The baseless claims of censorship defy common sense as well as the law. If the White House is so coercive, why have social media companies rolled back their trust and safety policies? Both Twitter and Meta have withdrawn or weakened their COVID-19 misinformation rules. Twitter’s policy now says: “Effective November 23, 2022, Twitter is no longer enforcing the COVID-19 misleading information policy.” Meta rolled back its policies on June 16, 2023: “Our Covid-19 misinformation rules will no longer be in effect globally as the global public health emergency declaration that triggered those rules has been lifted.” Meta is allowing for a “tailored” approach and still removes COVID-19 misinformation in countries where there is still a COVID-19 emergency. Similarly, YouTube rolled back its policy to remove disinformation about the validity of the 2020 election — a move that The Leadership Conference publicly and loudly decried.
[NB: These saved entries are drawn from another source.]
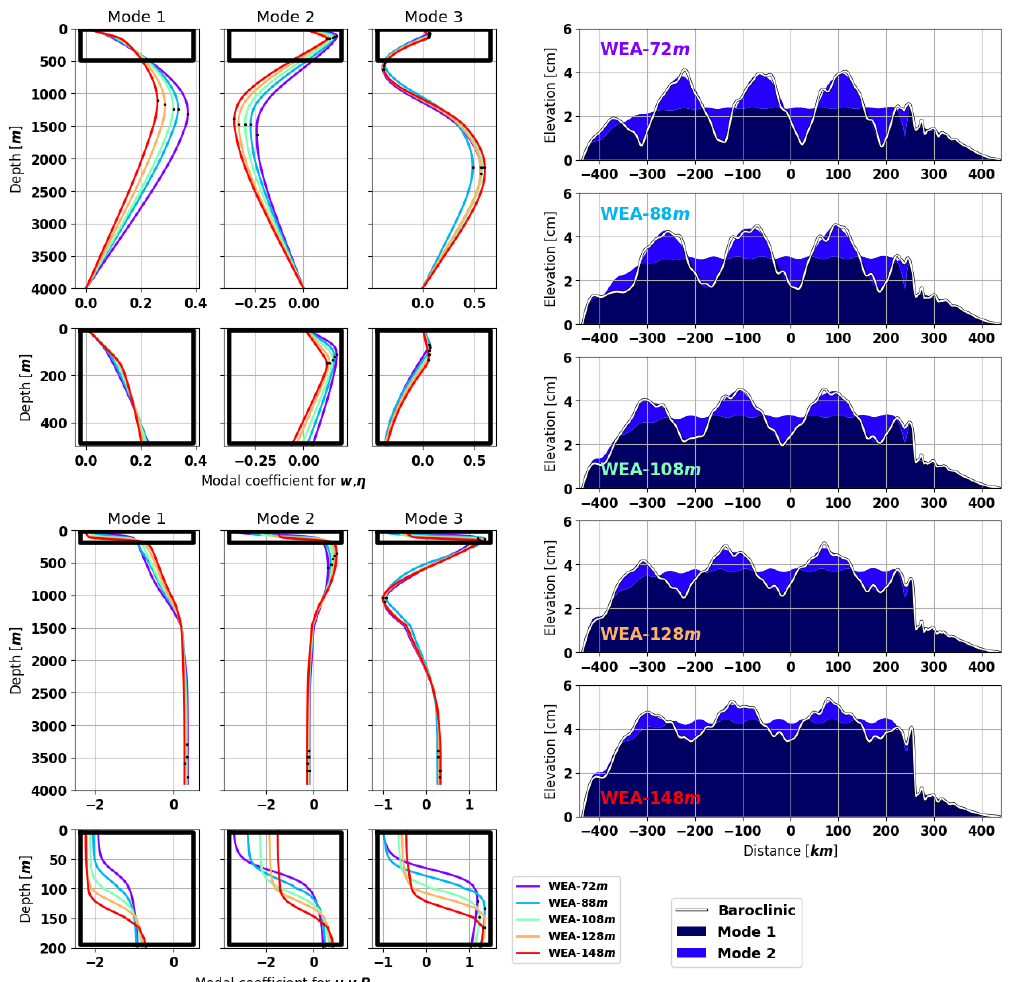
Figure 5. Baroclinic modal structures for the three first modes (left panels) and simulated amplitude of baroclinic surface elevation for the five first modes (right panel) for all the typical density profiles of the western equatorial Atlantic. The vertical modal structures are different for vertical processes ( w and η , upper left panels) and horizontal ones ( u , v and P , lower left panels). The black points show the extrema of the modes. The simulations are sorted with respect to the depth of the pycnocline. On the right panels, the white line represents the sum of the baroclinic modes and the colored patches represent the modal contribution to the complex sum: if the patch of mode n is located on top of the sum line, then mode n works against mode n −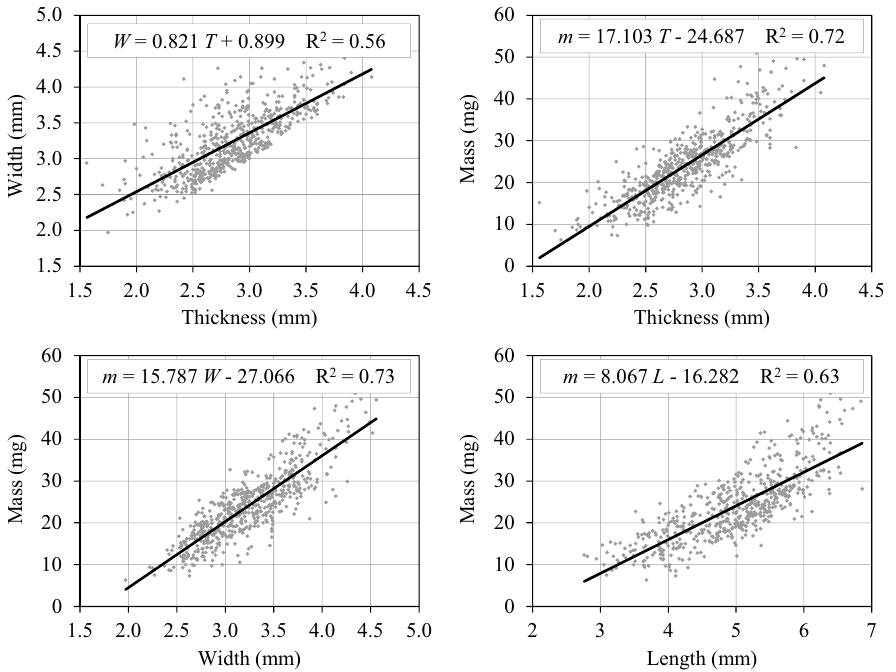
Figure 1. Relationships between the physical properties of seeds.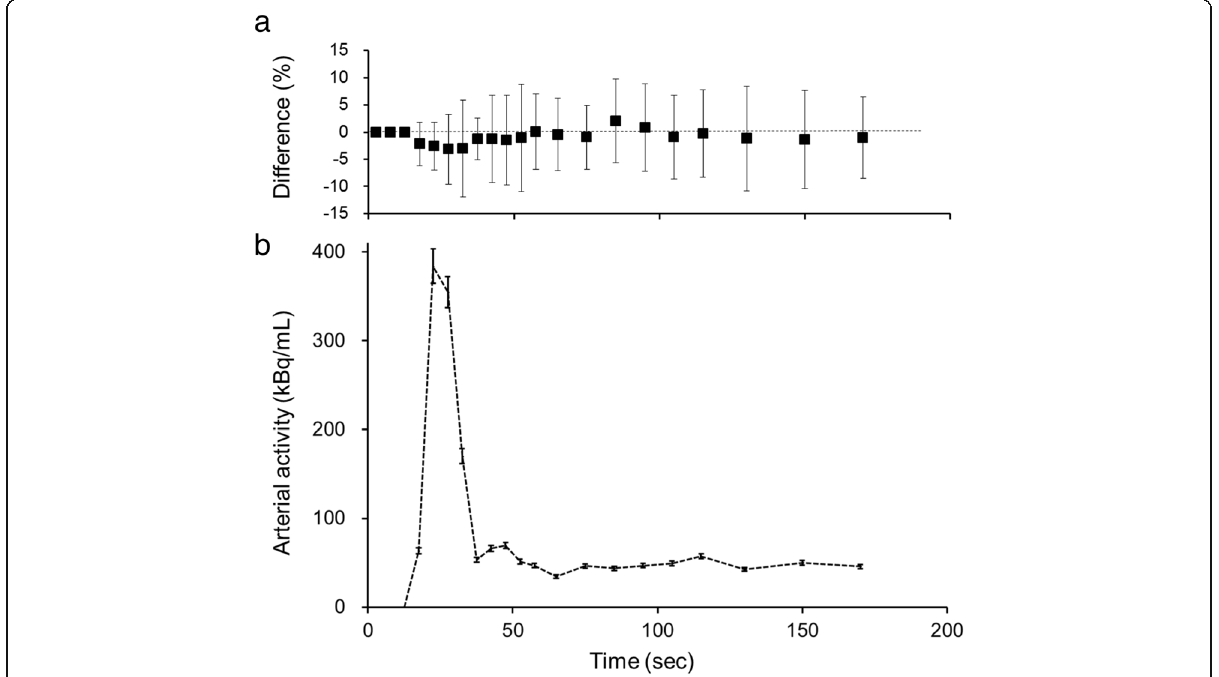
Fig. 3 a Average percentage differences in arterial radioactivity at each point of dynamic PET frames. The difference of each point was less than 5%, although variance (SD) was about ± 10%. b A representative IDIF curve from a patient is presented at the bottom. The error bars were calculated from the average difference of each time point. Estimation errors are small, especially in the phase of low radioactivity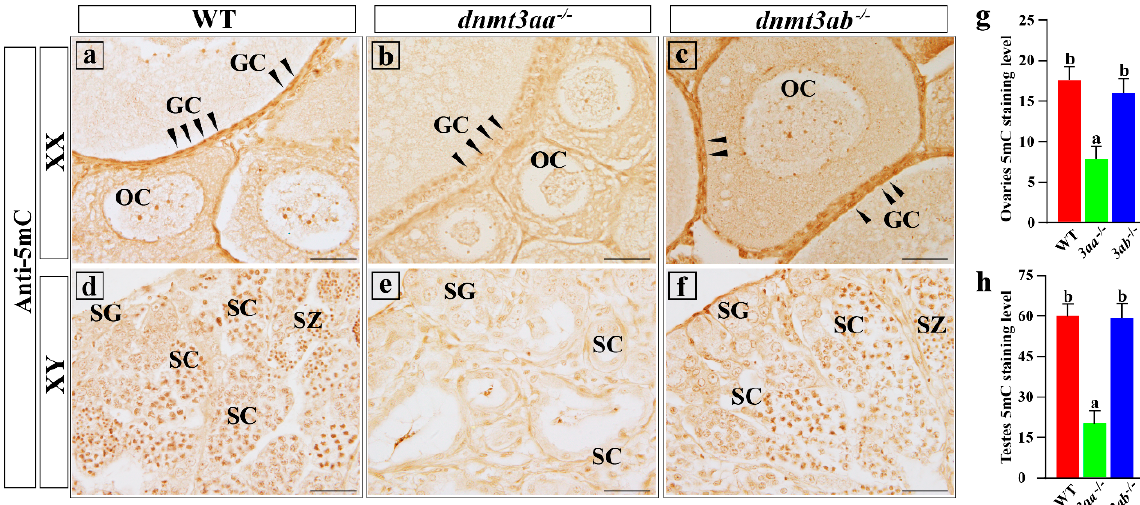
Figure 9. 5-methylcytosine (5-mC) staining of WT, dnmt3aa − / − and dnmt3ab − / − gonads at 120 dah. ( a – c ) 5-mC staining of WT, dnmt3aa − / − and dnmt3ab − / − ovaries. Positive signals were observed in the nuclei of oocytes and granulosa cells. ( d – f ) 5-mC staining of WT, dnmt3aa − / − and dnmt3ab − / − testes. Positive signals were observed in spermatogonia, spermatocytes and spermatozoa. The positive signals correspond to the brownish color. ( g ) Statistical analysis of relative 5-mC staining level in WT, dnmt3aa − / − and dnmt3ab − / − ovaries. ( h ) Statistical analysis of relative 5-mC staining level in WT, dnmt3aa − / − and dnmt3ab − / − testes ( n = 5, and five sections were counted per sample). The IHC positive signals were quantified using image J software according to the instructions. Results are presented as mean ± SD. Different letters above the error bar indicate statistical differences at p < 0.05 as determined by one-way ANOVA followed by Tukey’s post hoc test. OC, oocytes; GC, granulosa cells; SC, spermatocytes; SG, spermatogonia; SZ, spermatozoa. Scale bar, 10 μ m. The black arrow indicated 5-mC-positive signals in granulosa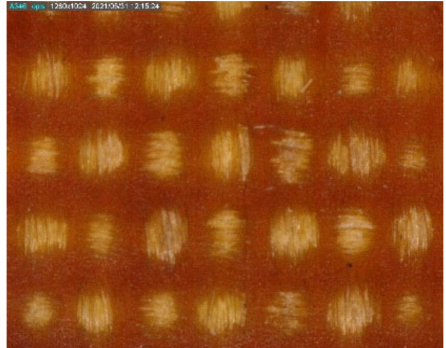
Figure 9. MO image of the surface of the textolite material with advanced degradation effects (40 times magnification). Significant carbonisation of the organic binder of the sample material occurred. Numerous bright fibre bundles of the textile support are visible. After the top layer of the resin had melted, the fibre bundles were found on the laminate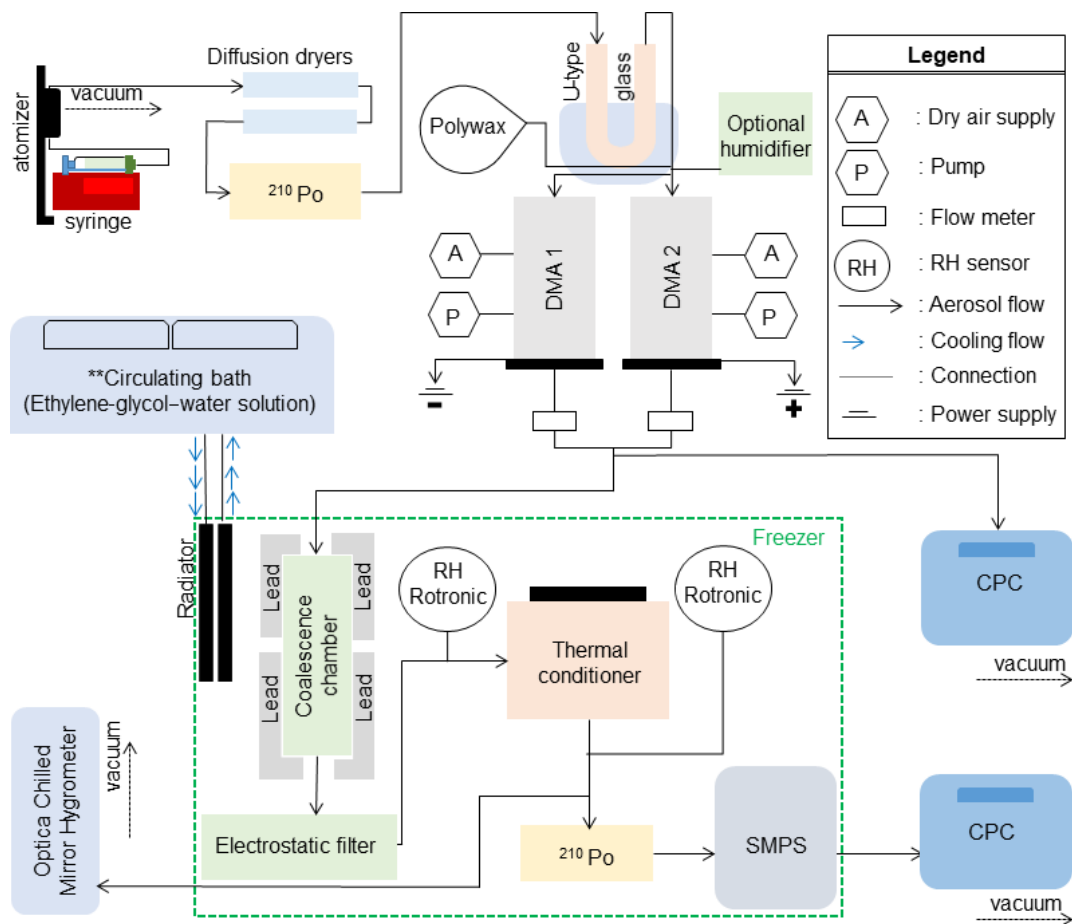
Figure 1. Schematic view of the experimental setup for sucrose–citric-acid experiments.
This subcommittee called this hearing to talk about a frivolous and politically motivated legal case by state attorneys general espousing an unsubstantiated conspiracy about government civil servants to thwart legitimate government interest in the health, safety, and security of the American people and our democratic processes. It is immensely harmful for this subcommittee to use its legislative oversight power in a way that itself could be coercion of social media companies to ignore their own policies that they feebly and increasingly refuse to enforce, despite the very real harms to life and limb, as well as democracy.

If this subcommittee is truly concerned about the weaponization of government, then it should begin by refraining from calling hearings whose only purpose is to intimidate social media platforms into promoting the content of a particular political persuasion. If this subcommittee is truly concerned about government coercion of social media companies, it should consider how this very hearing could constitute government coercion to prevent social media platforms from enforcing their constitutionally permissible policies designed to keep us safe from hate, from bias, and from mis- and disinformation.

No matter our political affiliations, we all have a stake in free and fair elections, in public health, and in trust in government. It is long past time for us to work together to ensure that social media companies provide a platform for a robust exchange of views that is free from the toxic content that too often floods our feeds.

Thank you for inviting me to testify today. I am pleased to answer any questions you may have.